Quand l’OMS a décidé de lancer un vigoureux appel aux États pour qu’ils envoient au plus vite des soignants, des fonds, du matériel, seuls deux pays ont répondu immédiatement en annonçant des envois de soignants : ce sont la Chine et Cuba. L’ONG française Médecins sans frontières était déjà sur le terrain mais débordée par l’étendue du désastre sanitaire.
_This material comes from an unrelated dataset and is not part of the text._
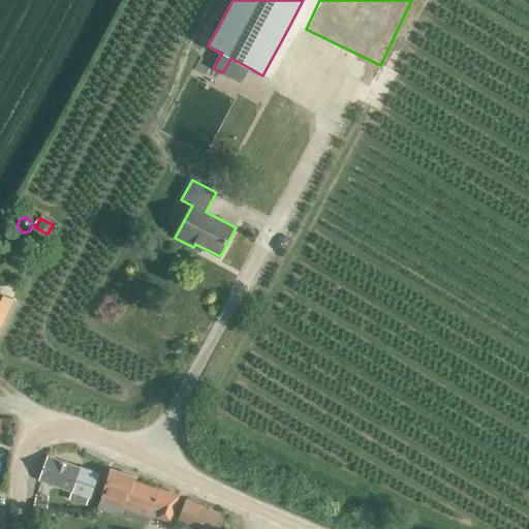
[(0,329),(14,301),(0,292),(0,329)]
Chine et Cuba : deux États qui, dès l’avènement de leur révolution, avaient mis en place l’édification de systèmes orientés vers la santé et l’éducation de leurs populations défavorisées. Mais la Chine a ensuite modifié ses orientations politiques,
Dans les décennies qui ont suivi, Cuba, ce petit pays peuplé de 11 millions d’habitants, sans richesse minière, qui subit depuis un demi-siècle le blocus imposé par les États-Unis, a un nombre de médecins qui en fait un des pays le mieux pourvu : 83000 médecins parmi lesquels de nombreux spécialistes. Il est le premier intervenant lorsqu’il se produit une catastrophe dans le monde (par exemple, au Pakistan, lors du tremblement de terre à Haïti...). Il y a en permanence environ 5000 médecins et soignants qui travaillent dans les bidonvilles et dans les zones rurales de pays en voie de développement. Cuba a aussi formé dans ses universités des milliers d’étudiants venus d’Asie, d’Afrique, d’Amérique latine et même des États-Unis, pour ceux qui ne pouvaient payer des études très coûteuses dans leur pays.
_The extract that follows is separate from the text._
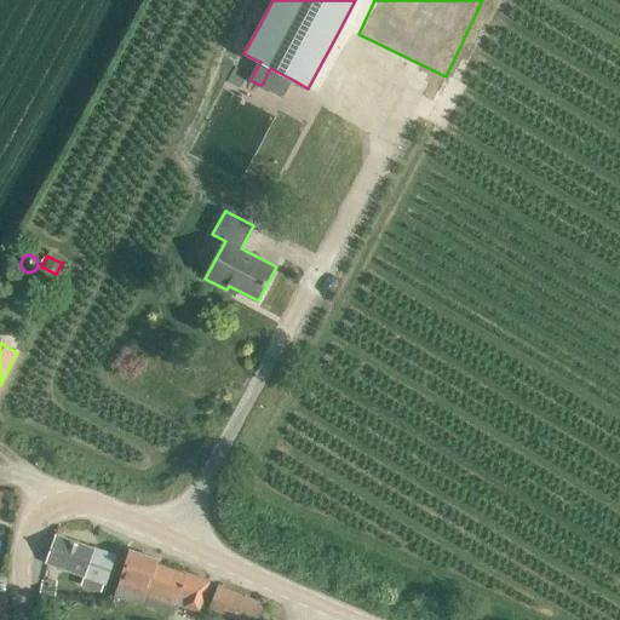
[(57,535),(47,562),(49,563),(104,583),(112,562),(107,561),(109,555),(57,535)]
Ainsi, l’État cubain – même s’il est peut être critiqué sur d’autres aspects - a réussi à mettre en place un système de santé gratuit et universel pour sa propre population et contribue à l’amélioration de la situation sanitaire de la population mondiale.

Ces quelques exemples, non exhaustifs, le montrent : il est possible d’assurer la sécurité sanitaire dans le monde à condition de renoncer aux politiques désastreuses dont les effets ont été suffisamment démontrés. Si les opinions publiques peuvent recouvrer la liberté de changer la donne : mettre en place des systèmes démocratiques, démettre de leurs fonctions des responsables politiques indifférents au mieux ou corrompus au pire. Si les forces démocratiques solidaires au niveau international peuvent redonner sa place et ses budgets antérieurs à l’OMS et limiter les pouvoirs exorbitants des multinationales du médicament et les institutions bancaires complices telles la Banque Mondiale et le FMI, alors il sera envisageable pour nombre de peuples de modifier radicalement leur devenir : promouvoir la satisfaction des besoins essentiels, le respect des droits à l’éducation, à la santé, à un habitat décent, avoir la volonté de recourir à la négociation plutôt qu’à la guerre en cas de conflit... C’est la seule voie qui pourra peut-être empêcher, par une mobilisation de tous, que l’apparition d’une épidémie soit le signe d’ une catastrophe annoncée.